Movie review by Dennis D. McDonald

Shot in vivid black and white, this widescreen Japanese horror movie from 1964 operates on several levels. There is the supernatural aspect (the demon and the mask), there is the sexual frustration of the main characters that is wildly and explicitly unleashed during the film, there is the backdrop of the natural environment formed by a sea of tall grass adjacent to a river where events play out, and there is the debasement of individuals in society caused by war that forces them into a horrific survival mode.

This being a Criterion DVD there are some extras here that are extremely interesting, including a “home movie” shot by one of the main actors, production notes and sketches, and a fascinating interview with the director, now in his 90’s. I vaguely remember this from its earlier circulation among art houses in the U.S. I doubt if I would have appreciated it back then. Now this film is an example of a formalism that we don’t see much with our fast cuts and our CGI.

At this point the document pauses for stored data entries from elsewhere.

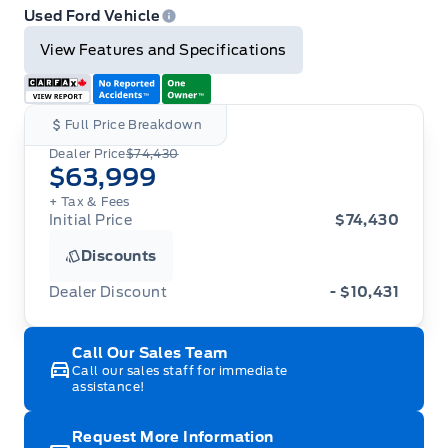
Email
Twitter
Facebook
Print
Used Ford Vehicle
View Features and Specifications
Full Price Breakdown
Dealer Price
$74,430
$63,999
+ Tax
& Fees
Initial Price
$74,430
Discounts
Dealer Discount
- $10,431
Call Our Sales Team
Call our sales staff for immediate
assistance!
Request More Information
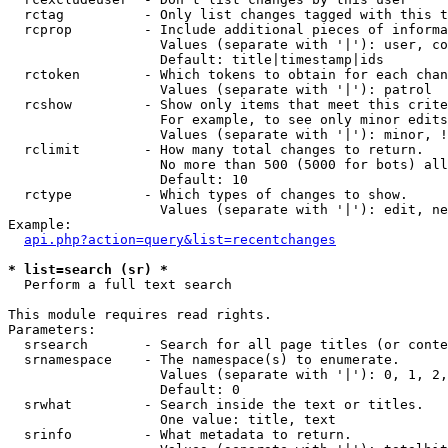
  rctag          - Only list changes tagged with this t
  rcprop         - Include additional pieces of informa
                   Values (separate with '|'): user, co
                   Default: title|timestamp|ids

  rctoken        - Which tokens to obtain for each chan
                   Values (separate with '|'): patrol

  rcshow         - Show only items that meet this crite
                   For example, to see only minor edits
                   Values (separate with '|'): minor, !
  rclimit        - How many total changes to return.

                   No more than 500 (5000 for bots) all
                   Default: 10

  rctype         - Which types of changes to show.

                   Values (separate with '|'): edit, ne
Example:

api.php?action=query&list=recentchanges
* list=search (sr) *

  Perform a full text search

This module requires read rights.

Parameters:

  srsearch       - Search for all page titles (or conte
  srnamespace    - The namespace(s) to enumerate.

                   Values (separate with '|'): 0, 1, 2,
                   Default: 0

  srwhat         - Search inside the text or titles.

                   One value: title, text

  srinfo         - What metadata to return.
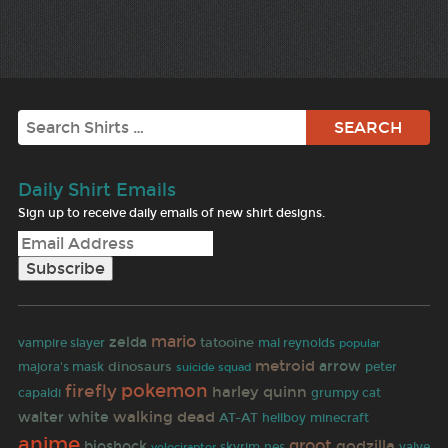
Search
Daily Shirt Emails
Sign up to receive daily emails of new shirt designs.
mario
zelda
tatooine
vampire slayer
mal reynolds
popular
metroid
dinosaurs
arrow
majora's mask
peter
suicide squad
pokemon
firefly
harley quinn
capaldi
grumpy cat
walking dead
walter white
AT-AT
hellboy
minecraft
anime
groot
godzilla
bioshock
skyrim
nes
valve
velociraptor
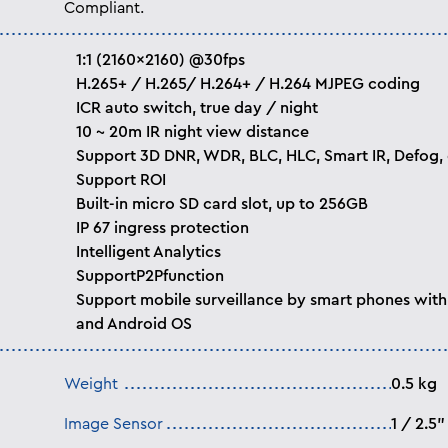
Compliant.
1:1 (2160×2160) @30fps
H.265+ / H.265/ H.264+ / H.264 MJPEG coding
ICR auto switch, true day / night
10 ~ 20m IR night view distance
Support 3D DNR, WDR, BLC, HLC, Smart IR, Defog, 
Support ROI
Built-in micro SD card slot, up to 256GB
IP 67 ingress protection
Intelligent Analytics
SupportP2Pfunction
Support mobile surveillance by smart phones with
and Android OS
Weight
0.5 kg
Image Sensor
1 / 2.5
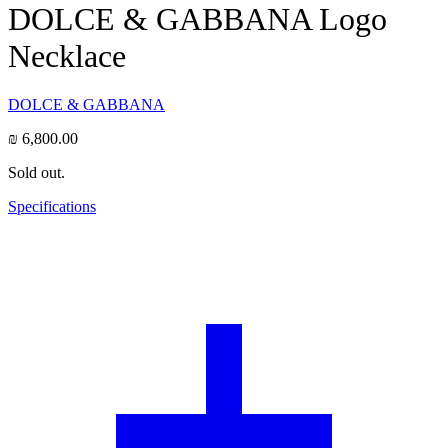
DOLCE & GABBANA Logo
Necklace
DOLCE & GABBANA
₪
6,800.00
Sold out.
Specifications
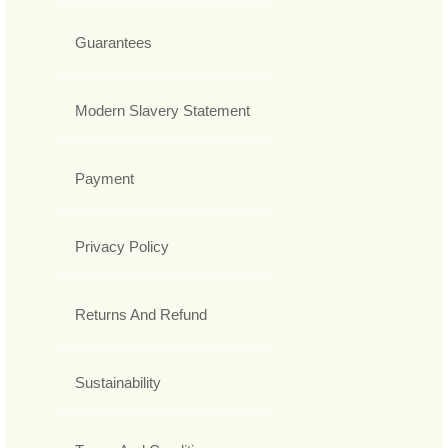
Guarantees
Modern Slavery Statement
Payment
Privacy Policy
Returns And Refund
Sustainability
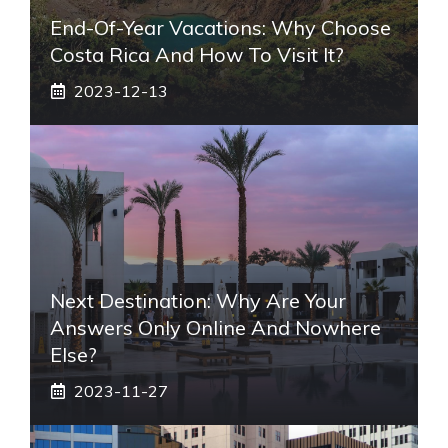
End-Of-Year Vacations: Why Choose
Costa Rica And How To Visit It?
2023-12-13
Next Destination: Why Are Your
Answers Only Online And Nowhere
Else?
2023-11-27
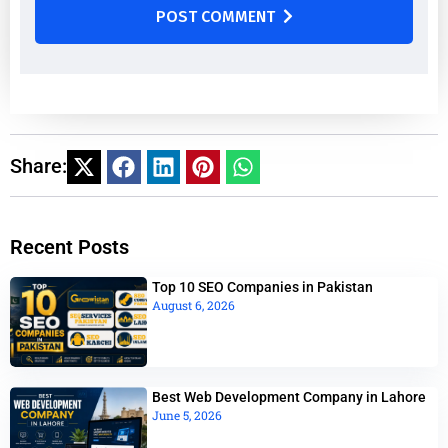
POST COMMENT
Share:
Recent Posts
Top 10 SEO Companies in Pakistan
August 6, 2026
Best Web Development Company in Lahore
June 5, 2026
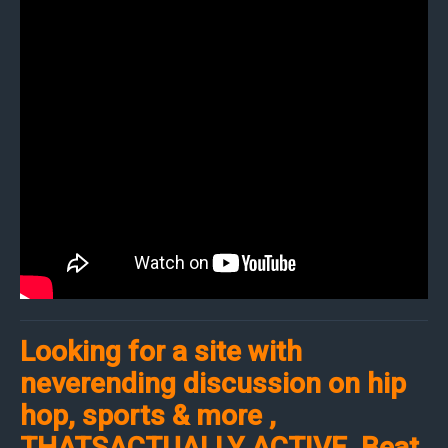
Looking for a site with
neverending discussion on hip
hop, sports & more ,
THATSACTUALLY ACTIVE. Beat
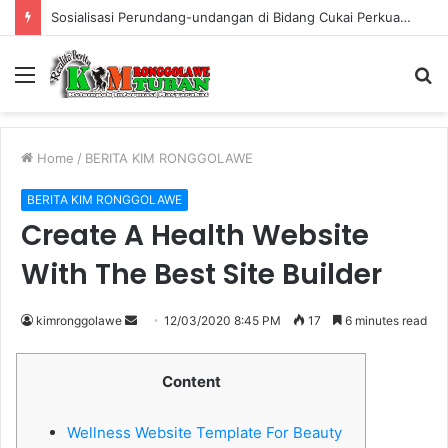
Warung Bambu di Jalan Raya Kerek Terbakar, Kerugian Ditaksir Rp30 Juta
Menu
S
fo
Home
/
BERITA KIM RONGGOLAWE
BERITA KIM RONGGOLAWE
Create A Health Website
With The Best Site Builder
kimronggolawe
S
12/03/2020 8:45 PM
17
6 minutes read
e
n
Content
d
a
Wellness Website Template For Beauty
n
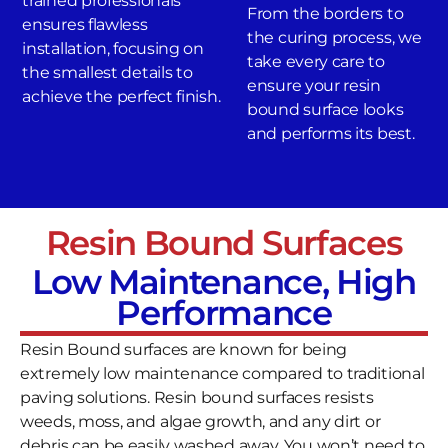
trained professionals
From the borders to
ensures flawless
the curing process, we
installation, focusing on
take every care to
the smallest details to
ensure your resin
achieve the perfect finish.
bound surface looks
and performs its best.
Resin Bound Surfaces
Low Maintenance, High
Performance
Resin Bound surfaces are known for being
extremely low maintenance compared to traditional
paving solutions. Resin bound surfaces resists
weeds, moss, and algae growth, and any dirt or
debris can be easily washed away. You won’t need to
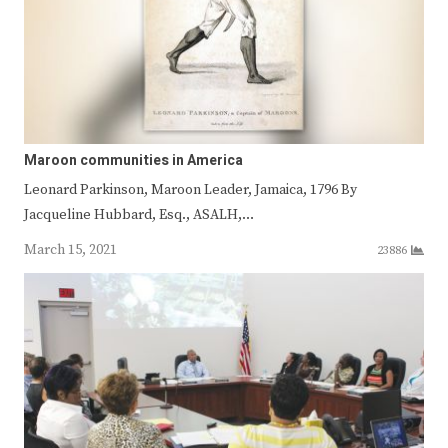
Maroon communities in America
Leonard Parkinson, Maroon Leader, Jamaica, 1796 By
Jacqueline Hubbard, Esq., ASALH,…
March 15, 2021
23886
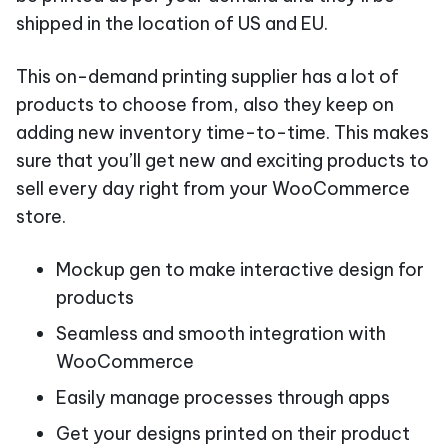
shipped in the location of US and EU.
This on-demand printing supplier has a lot of
products to choose from, also they keep on
adding new inventory time-to-time. This makes
sure that you’ll get new and exciting products to
sell every day right from your WooCommerce
store.
Mockup gen to make interactive design for
products
Seamless and smooth integration with
WooCommerce
Easily manage processes through apps
Get your designs printed on their product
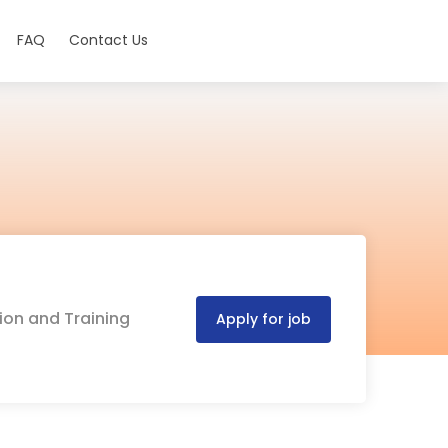
FAQ
Contact Us
ion and Training
Apply for job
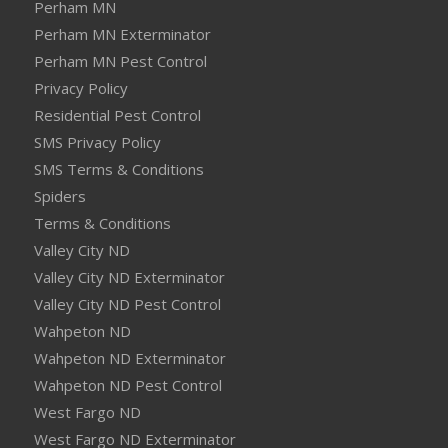
Perham MN
Perham MN Exterminator
Perham MN Pest Control
Privacy Policy
Residential Pest Control
SMS Privacy Policy
SMS Terms & Conditions
Spiders
Terms & Conditions
Valley City ND
Valley City ND Exterminator
Valley City ND Pest Control
Wahpeton ND
Wahpeton ND Exterminator
Wahpeton ND Pest Control
West Fargo ND
West Fargo ND Exterminator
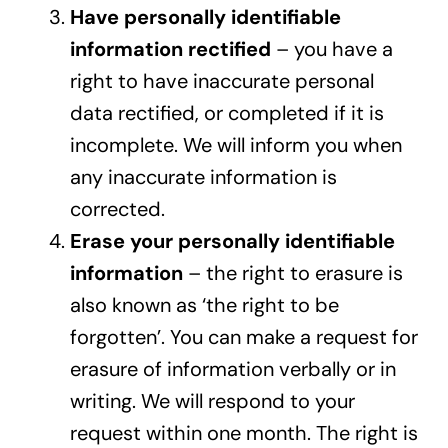
Have personally identifiable
information rectified
– you have a
right to have inaccurate personal
data rectified, or completed if it is
incomplete. We will inform you when
any inaccurate information is
corrected.
Erase your personally identifiable
information
– the right to erasure is
also known as ‘the right to be
forgotten’. You can make a request for
erasure of information verbally or in
writing. We will respond to your
request within one month. The right is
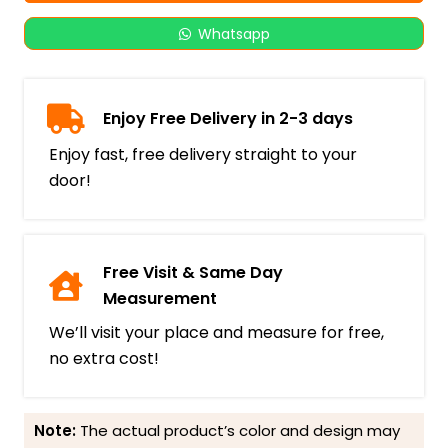
Whatsapp
Enjoy Free Delivery in 2-3 days
Enjoy fast, free delivery straight to your
door!
Free Visit & Same Day
Measurement
We’ll visit your place and measure for free,
no extra cost!
Note:
The actual product’s color and design may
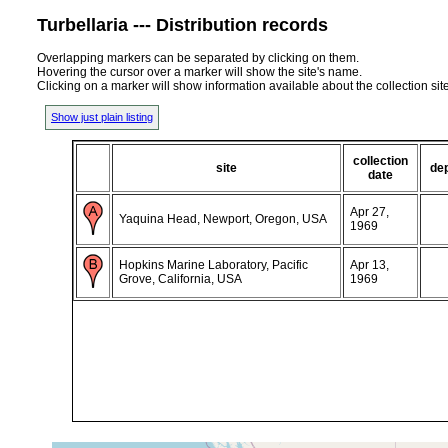
Turbellaria --- Distribution records
Overlapping markers can be separated by clicking on them.
Hovering the cursor over a marker will show the site's name.
Clicking on a marker will show information available about the collection sit
Show just plain listing
collection
site
de
date
Apr 27,
Yaquina Head, Newport, Oregon, USA
1969
Hopkins Marine Laboratory, Pacific
Apr 13,
Grove, California, USA
1969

The director very deliberately layers his story, all the time keeping a sharp focus on the three main characters — a middle aged woman and her young daughter, who scratch a living by killing stray soldiers and selling their armor and weapons, and a shifty young male neighbor who returns from the feudal wars to report that the woman’s son (the girl’s husband) is dead. The sexual triangle that is thus set up runs smack-dab into a surprising visit by a demon and his mask — we know it’s a trick, but it takes a hideous twist that is hard to ignore, even if the viewer has a hardened experience with the standard horror themes.

The inevitability of it all — call it “divine retribution” if you like — doesn’t take away from the impact of the ending. Slow in parts, this film is worth a view in a darkened room with no interruptions.